From 5290aac66fa23b8b49dfc3d6bad57fd27fb1f87f Mon Sep 17 00:00:00 2001
From: Matt Moyer <moyerm@vmware.com>
Date: Thu, 22 Apr 2021 14:51:55 -0500
Subject: [PATCH] Adjust "/bin/killall sleep" in new test to be less flaky in
 CI.

Sometimes the container runtime detects the exiting PID 1 very quickly and shuts down the entire container while the `killall` process is still running.
When this happens, we see it as exit code 137 (SIGKILL).

This never failed for me in Kind locally, but fails pretty often in CI (probably due to timing differences).

Signed-off-by: Matt Moyer <moyerm@vmware.com>
---
 test/integration/concierge_kubecertagent_test.go | 11 ++++++++++-
 1 file changed, 10 insertions(+), 1 deletion(-)

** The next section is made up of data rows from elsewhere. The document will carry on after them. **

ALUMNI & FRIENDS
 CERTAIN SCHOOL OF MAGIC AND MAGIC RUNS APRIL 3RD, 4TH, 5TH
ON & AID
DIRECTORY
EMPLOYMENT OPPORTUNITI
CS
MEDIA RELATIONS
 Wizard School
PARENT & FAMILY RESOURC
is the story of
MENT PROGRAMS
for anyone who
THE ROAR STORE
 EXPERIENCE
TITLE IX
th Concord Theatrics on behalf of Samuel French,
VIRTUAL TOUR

diff --git a/test/integration/concierge_kubecertagent_test.go b/test/integration/concierge_kubecertagent_test.go
index 8a01bf45..20274c5d 100644
--- a/test/integration/concierge_kubecertagent_test.go
+++ b/test/integration/concierge_kubecertagent_test.go
@@ -8,6 +8,7 @@ import (
 	"context"
 	"fmt"
 	"sort"
+	"strings"
 	"testing"
 	"time"
 
@@ -167,7 +168,15 @@ func TestKubeCertAgent(t *testing.T) {
 		require.NoError(t, err)
 		t.Logf("execing into agent pod %s/%s to run '/usr/bin/killall sleep'", podToDisrupt.Namespace, podToDisrupt.Name)
 		var stdout, stderr bytes.Buffer
-		require.NoError(t, executor.Stream(remotecommand.StreamOptions{Stdout: &stdout, Stderr: &stderr}))
+		err = executor.Stream(remotecommand.StreamOptions{Stdout: &stdout, Stderr: &stderr})
+
+		// Some container runtimes (e.g., in CI) exit fast enough that our killall process also gets a SIGKILL.
+		if err != nil && strings.Contains(err.Error(), "command terminated with exit code 137") {
+			t.Logf("ignoring SIGKILL error: %s", err.Error())
+			err = nil
+		}
+
+		require.NoError(t, err)
 		t.Logf("'/usr/bin/killall sleep' finished (stdout: %q, stderr: %q)", stdout.String(), stderr.String())
 
 		// Wait for that pod to be disappear (since it will have failed).